Life's Sweet Journey

Friday, May 3, 2013

No, I can't! Sorry


Day 3 of Jenni's Challenge was things that make us uncomfortable and I think I will start my list of things that make me uncomfortable with this post right here.  I don't like discussing things that make me uncomfortable because, well, they make me uncomfortable (I don't like being uncomfortable).  Starting this blog actually made me a little uncomfortable because I do not like the fear of rejection and I won't lie, I do 'sometimes' care about acceptance and what others think.  My first few blog posts took me ages to actually publish because I literally ennie-meenied over them and if they were "ready".  I have since embraced the publish button and am quite content, even if I am my only follower.  I started this blog as a way to write and share my thoughts and even if it is simply an online journal I will be content in that because it is making me happy and helping me clear my head.

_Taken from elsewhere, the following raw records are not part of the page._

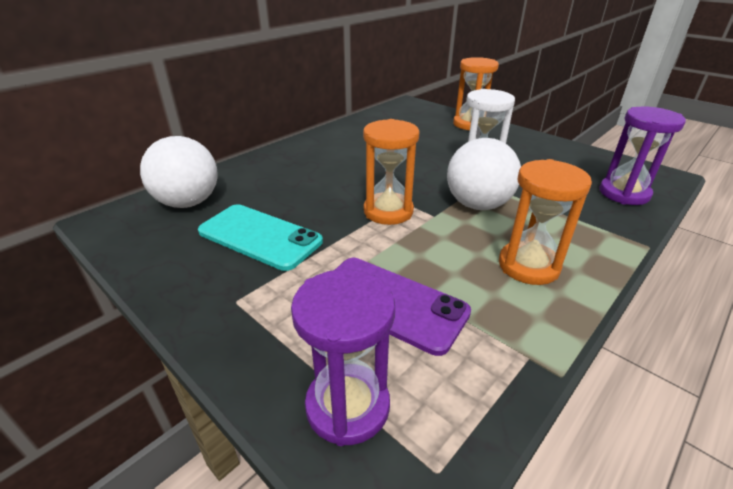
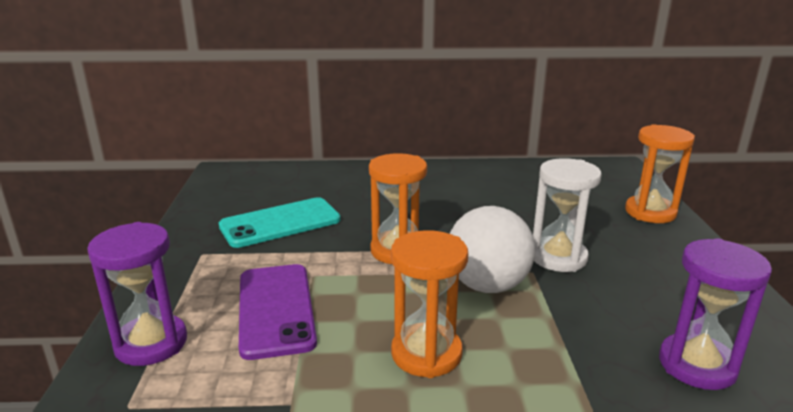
camera: 45 degrees right, 10 degrees down
white ball [140,136,218,208] -> none
turquoise phone [198,204,323,271] -> turquoise phone turned 75 degrees clockwise [219,197,341,248]

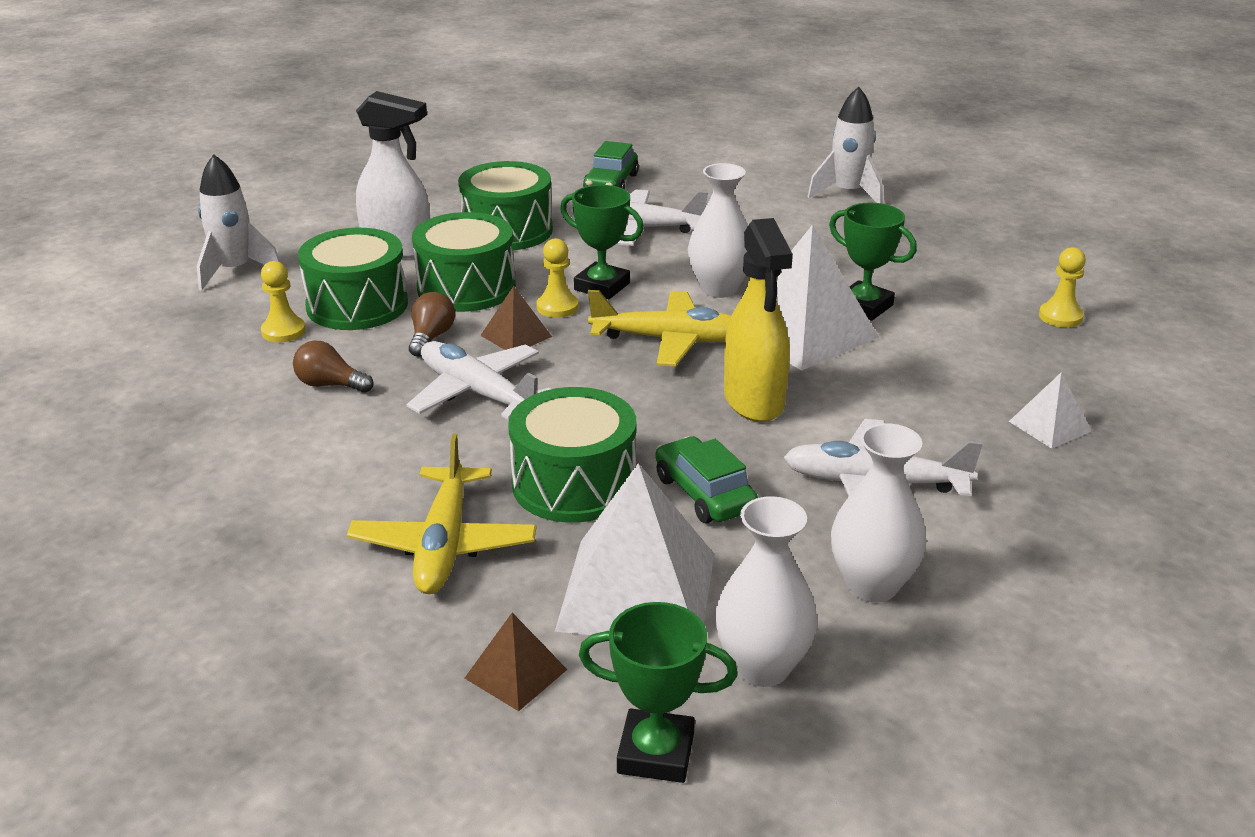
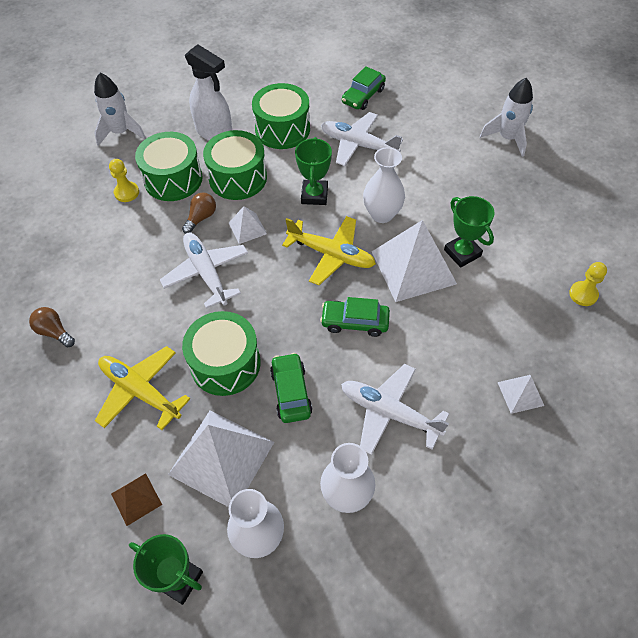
camera: 20 degrees right, 25 degrees up
brown light bulb [293,340,374,393] -> brown light bulb moved to [29,307,75,348]
yellow plane [347,434,537,594] -> yellow plane turned 105 degrees clockwise [95,346,190,430]
brown pyramid [480,286,552,350] -> white pyramid [229,206,267,244]
yellow pawn [536,238,578,318] -> none
green trophy [560,185,644,299] -> green trophy turned 45 degrees clockwise [295,137,332,205]
yellow spray bottle [724,218,793,422] -> green car [320,297,390,337]

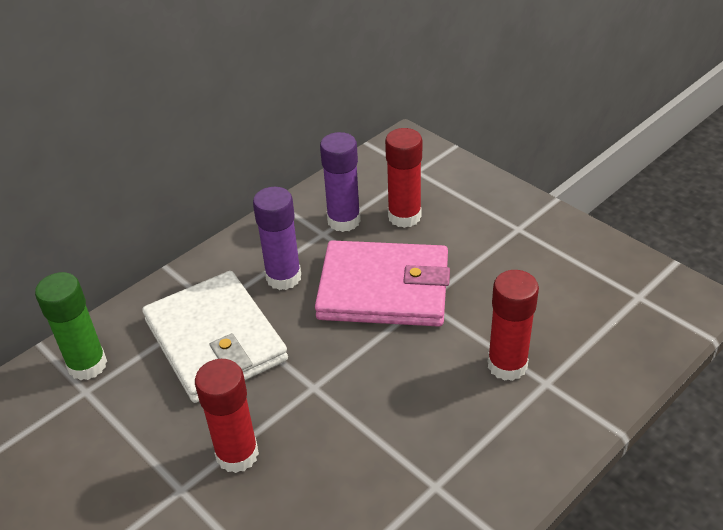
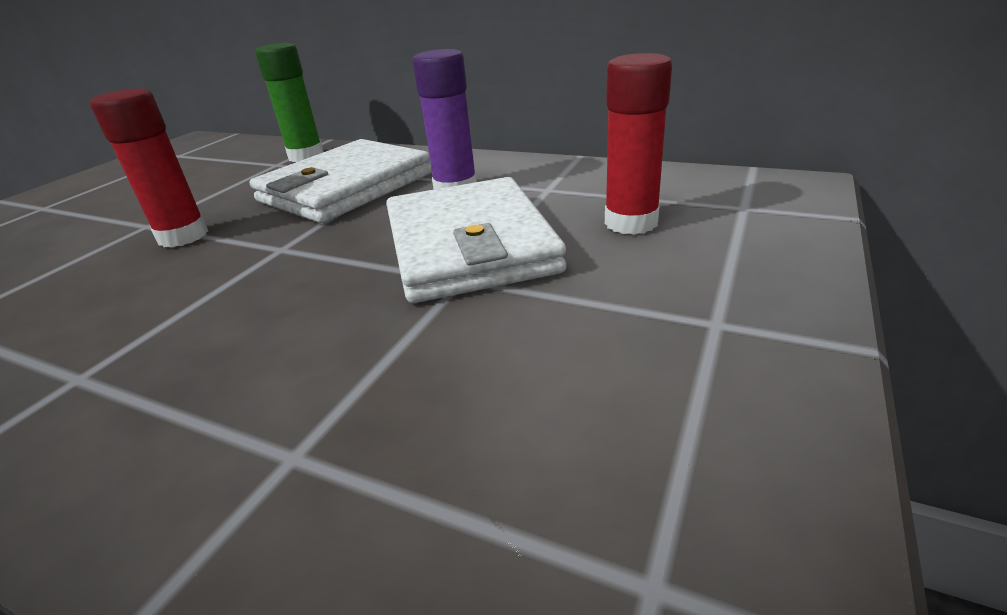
camera: 70 degrees right, 10 degrees down
pink wallet [315,240,450,327] -> white wallet [386,177,566,303]
purple glue stick [320,132,361,232] -> none
red glue stick [488,270,539,381] -> none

The following are other things that make me cringe:
- Saying no: I suck at saying no, even to things I really don't want to do.  It can make me feel guilty and anxious and I talk in circle trying to explain why I can't do something, be somewhere, help someone.  I think it's the whole fear of rejection thing.  Most of the time I just end up saying, yeah why not?! For reals, it's kind of an issue; along with making a decision.  That goes hand in hand with the discomfort I feel when saying no.  Be an adult, lady! Make a decision. Say no! No, no, no, no, no! See? I can do it.  Ok, now my palms are sweating. 

- Large crowds: Which is a somewhat ironic and new discovery but I have realized large crowds give me the willies.  I LOVE people, I enjoy parties and the occasional night out but get me into an unknown situation with large crowds of people and I have a slight freak out.  For example, don't catch me in a parade in the middle of NYC when I didn't even know there was going to be a parade.  This was when I discovered my discomfort with large crowds.  My reaction? Call my person (who was not in NYC with me) to bombard her with frantic "I'm freaking" nonsense and leave the rest of my group behind (Babe included) as I walked as quickly as I could through said parade trying to get to our destination which, by the way, was closed due to the parade! Oh man, the memories.  Who, in their rational mind, would leave their group behind in that situation? Oh, this girl! It wasn't one of those rationally minded moments.  

- International travel:  I don't know why but this has made me uncomfortable for a long time.  I am trying not to let it stop me from seeing the wonders of this world. 
       *Side-story: On a recent mission trip to Costa Rica, the three girls I was traveling with and myself, were to meet my friends brother at the airport (he heads a mission building wells in CR).  He would be waiting for us outside.  She informs that there would be a LARGE CROWD of people outside this INTERNATIONAL airport and we may not see him right away.  She said to just stick by her and it would be ok and not to freak if we got jostled, pushed etc.  I was in a little bit of a panic mode.  Well, we walked out of the airport and some of their security measures had been changed and the crowd was not as bad as her previous trip and we saw her brother right away.  I don't think I had ever been so glad to see her brother (or maybe anyone for that matter) in my life.  She laughed because I literally said an, "Oh, thank God, there's Blake" prayer as we walked out the doors.  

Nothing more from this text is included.